Rano Karno bilang Gubernur DKI Jakarta juga akan menghadiri acara melayat tersebut.

Zulfa Ayu Sundari
Oleh Zulfa Ayu Sundari - Reporter
Datang Melayat ke Potlot, Rano Karno Kaget Ternyata Bunda Iffet Menantu dari Gubernur DKI Jakarta Pertama
Rano Karno (Foto: YouTube/ Liputan6) (© 2025 Liputan6.com)

Aktor senior yang juga terjun ke dunia politik, Rano Karno, mengungkapkan rasa duka yang mendalam atas kepergian Bunda Iffet. Dalam kapasitasnya sebagai perwakilan Pemerintah Provinsi DKI Jakarta, Rano menyampaikan penghormatan dan rasa kehilangan yang besar terhadap sosok yang dianggap sangat berjasa untuk generasi muda.

"Saya atas nama pemerintah Provinsi DKI Jakarta turut berduka cita atas wafatnya ibunda tercinta kita, seseorang yang sangat luar biasa jasanya bagi generasi muda, bagi anak-anak Indonesia," kata Rano Karno, Minggu (27/4).

Selain itu, Rano juga menceritakan kisah menarik mengenai latar belakang keluarga Bunda Iffet.
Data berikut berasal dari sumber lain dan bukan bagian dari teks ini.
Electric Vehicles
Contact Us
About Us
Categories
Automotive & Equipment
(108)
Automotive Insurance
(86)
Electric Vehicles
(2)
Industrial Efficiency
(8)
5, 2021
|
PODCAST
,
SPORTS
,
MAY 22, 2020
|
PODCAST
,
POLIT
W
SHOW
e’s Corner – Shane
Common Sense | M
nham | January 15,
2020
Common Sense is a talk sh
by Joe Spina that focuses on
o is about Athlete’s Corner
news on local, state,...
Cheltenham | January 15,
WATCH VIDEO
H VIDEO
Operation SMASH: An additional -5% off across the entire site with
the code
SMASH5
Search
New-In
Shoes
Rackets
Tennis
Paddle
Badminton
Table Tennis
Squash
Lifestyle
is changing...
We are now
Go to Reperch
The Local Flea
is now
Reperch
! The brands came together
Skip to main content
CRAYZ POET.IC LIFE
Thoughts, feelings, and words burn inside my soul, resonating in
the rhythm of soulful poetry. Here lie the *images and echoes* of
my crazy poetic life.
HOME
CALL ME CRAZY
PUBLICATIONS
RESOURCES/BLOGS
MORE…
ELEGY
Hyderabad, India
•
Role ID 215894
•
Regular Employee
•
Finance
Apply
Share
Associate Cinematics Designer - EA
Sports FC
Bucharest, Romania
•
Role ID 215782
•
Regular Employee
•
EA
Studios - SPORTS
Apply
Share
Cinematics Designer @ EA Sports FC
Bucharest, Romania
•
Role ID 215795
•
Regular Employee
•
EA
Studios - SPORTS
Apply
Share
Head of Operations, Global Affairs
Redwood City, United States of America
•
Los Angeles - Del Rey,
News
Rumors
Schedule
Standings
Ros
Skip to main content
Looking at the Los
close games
Dia mengaku baru mengetahui mertua mendiang Bunda Iffet ternyata Gubernur DKI Jakarta pertama yakni Soemarno Sosroatmodjo.

Informasi tersebut ia dapatkan setelah berbincang dengan anak almarhumah, Bimbim Slank.

"Saya tadi ketemu Mas Bimbim, terkejut bahwa kakek beliau ternyata Gubernur pertama Jakarta. Tadi dikasih lihat foto-fotonya, wah mungkin pengetahuan saya terbatas. Ternyata Bimbim dan keluarganya adalah bagian dari pemerintah Provinsi DKI Jakarta," ungkap Rano.

Pernah Bertemu Bunda Iffet 5 Tahun Lalu

Rano menyampaikan bahwa Gubernur DKI Jakarta saat ini dijadwalkan untuk memberikan penghormatan terakhir.

"Insyaallah nanti Pak Gub juga akan hadir ke sini. Mungkin itu yang bisa saya sampaikan," tuturnya.

Dalam mengenang momen terakhirnya bersama almarhumah, Rano menceritakan pertemuannya dengan Bunda Iffet yang terjadi sekitar 5 tahun lalu dalam sebuah acara keluarga. Pada saat itu, Rano masih menjabat sebagai Gubernur Banten dan menghadiri sosialisasi mengenai bahaya narkoba.

"Saya pernah bertemu almarhum, tetapi itu sudah cukup lama, mungkin lebih dari lima tahun yang lalu, saat acara keluarga. Pada waktu itu, saya masih menjabat sebagai Gubernur Banten dan juga ada sosialisasi mengenai bahaya narkoba," kenang Rano.

Kepergian Bunda Iffet meninggalkan rasa duka yang mendalam, tidak hanya bagi keluarga dan sahabat, tetapi juga bagi masyarakat luas yang menghargai dedikasinya untuk anak-anak Indonesia. Ucapan belasungkawa terus mengalir sebagai bentuk penghormatan atas segala jasa yang telah diberikan semasa hidupnya.